Here’s the thing: I love this idea. I am all for investing in great people. GiveWell wouldn’t exist if it weren’t for this phenomenon; in fact, nothing would exist, because you need to get past your startup phase before you can start demonstrating effectiveness. And there is a set of people I know that I would call confidently call “great people” (in the specific sense of competence – there are other people I like personally but wouldn’t trust to invest a coupon for 50% off peanut butter). Any of these great people could come up to me and say “I’m starting a charity” and already be 90% of the way to getting half or more of my charitable budget.
But here’s the other thing. None of these great people run charities; they all do something else. That isn’t a comment on the nonprofit sector, it just reflects that I’ve spent most of my life outside it. And, all of these people have impressed me through substantial interaction, and by showing themselves to be intelligent and capable in the things they do focus on. I can’t just dial up a “great person” in whatever area I want.
I can’t determine whether someone is a “great person” through a one-hour abstract conversation or a two-hour site visit. I can’t do it by looking up my friend’s friend’s friend’s friend’s friend, even if I use Facebook … there are only so many degrees out that I trust people’s opinions. (2.) By the same token, I definitely can’t conclude that someone’s a great person from their “reputation.” And even if I could do any of these things, why should donors who’ve never met me trust my assessment?
That leaves me with the other way of finding a great person: looking at what they’ve accomplished. That’s how I’ve come to think that Steve Jobs is great at what he does, and that Frank Thomas is great at what he does; that’s how I’ve identified all the great people I haven’t met. Not a perfect method, but not bad.

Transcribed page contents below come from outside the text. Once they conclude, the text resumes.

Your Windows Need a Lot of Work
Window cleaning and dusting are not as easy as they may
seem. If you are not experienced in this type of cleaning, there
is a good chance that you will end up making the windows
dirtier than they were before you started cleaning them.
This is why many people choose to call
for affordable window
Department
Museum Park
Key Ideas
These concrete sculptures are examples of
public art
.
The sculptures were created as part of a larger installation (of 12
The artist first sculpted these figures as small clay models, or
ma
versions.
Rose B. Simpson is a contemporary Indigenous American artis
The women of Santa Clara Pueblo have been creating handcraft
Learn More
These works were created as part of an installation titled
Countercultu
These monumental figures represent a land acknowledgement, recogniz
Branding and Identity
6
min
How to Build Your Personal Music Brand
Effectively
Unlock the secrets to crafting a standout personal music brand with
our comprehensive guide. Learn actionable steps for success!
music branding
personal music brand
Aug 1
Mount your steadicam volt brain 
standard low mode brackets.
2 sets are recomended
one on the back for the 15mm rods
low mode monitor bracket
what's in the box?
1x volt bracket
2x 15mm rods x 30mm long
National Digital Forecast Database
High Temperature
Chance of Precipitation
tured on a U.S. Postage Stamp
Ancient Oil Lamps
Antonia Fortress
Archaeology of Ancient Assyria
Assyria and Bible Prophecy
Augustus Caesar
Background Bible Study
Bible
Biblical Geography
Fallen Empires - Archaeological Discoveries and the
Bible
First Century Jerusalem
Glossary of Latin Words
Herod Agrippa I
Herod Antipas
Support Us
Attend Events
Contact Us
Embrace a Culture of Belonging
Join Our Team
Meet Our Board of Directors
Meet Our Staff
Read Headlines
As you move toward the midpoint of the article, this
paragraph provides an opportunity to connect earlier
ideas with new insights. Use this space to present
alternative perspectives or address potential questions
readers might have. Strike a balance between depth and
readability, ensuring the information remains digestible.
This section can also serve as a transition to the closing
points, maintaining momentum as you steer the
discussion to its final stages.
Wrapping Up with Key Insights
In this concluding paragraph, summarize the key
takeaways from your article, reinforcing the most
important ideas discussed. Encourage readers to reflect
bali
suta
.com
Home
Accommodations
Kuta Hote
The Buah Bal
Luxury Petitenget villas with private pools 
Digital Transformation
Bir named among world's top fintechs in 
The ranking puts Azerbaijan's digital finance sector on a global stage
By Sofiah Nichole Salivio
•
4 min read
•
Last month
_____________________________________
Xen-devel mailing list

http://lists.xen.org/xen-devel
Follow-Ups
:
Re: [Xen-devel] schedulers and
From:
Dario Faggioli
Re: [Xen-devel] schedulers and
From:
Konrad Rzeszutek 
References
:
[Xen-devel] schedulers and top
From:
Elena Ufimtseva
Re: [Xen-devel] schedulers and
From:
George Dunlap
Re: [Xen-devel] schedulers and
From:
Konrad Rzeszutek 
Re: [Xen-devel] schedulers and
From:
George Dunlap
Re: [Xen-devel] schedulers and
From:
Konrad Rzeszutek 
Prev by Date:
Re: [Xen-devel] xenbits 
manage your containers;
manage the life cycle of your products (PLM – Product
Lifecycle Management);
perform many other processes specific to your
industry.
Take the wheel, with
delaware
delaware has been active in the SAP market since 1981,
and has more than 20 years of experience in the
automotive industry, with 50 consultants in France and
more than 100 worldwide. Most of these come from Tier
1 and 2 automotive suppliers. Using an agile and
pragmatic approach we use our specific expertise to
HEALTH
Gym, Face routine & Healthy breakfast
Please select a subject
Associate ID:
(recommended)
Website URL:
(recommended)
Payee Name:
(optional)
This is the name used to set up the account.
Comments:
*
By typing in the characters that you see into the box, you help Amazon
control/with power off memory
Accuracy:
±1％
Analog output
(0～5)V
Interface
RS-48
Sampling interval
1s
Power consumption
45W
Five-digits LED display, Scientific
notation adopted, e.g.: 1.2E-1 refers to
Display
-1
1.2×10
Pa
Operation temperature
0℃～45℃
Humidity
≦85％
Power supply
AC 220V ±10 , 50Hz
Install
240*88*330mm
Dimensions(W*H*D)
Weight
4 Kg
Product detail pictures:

A lot of investing and donating comes through personal connections, and rightfully so. But the world is too big for all of it to work this way. Someone who is great at helping people, and is past the startup phase (as all our applicants are), will have evidence that s/he’s helped people. I might double-check my impression with a site visit; a relationship might develop eventually; but it seems fair to judge an executive starting with the organization they spend their life running, rather than the other way around.
What do you think? Any other ideas on how to integrate the “great person” test into our grantmaking?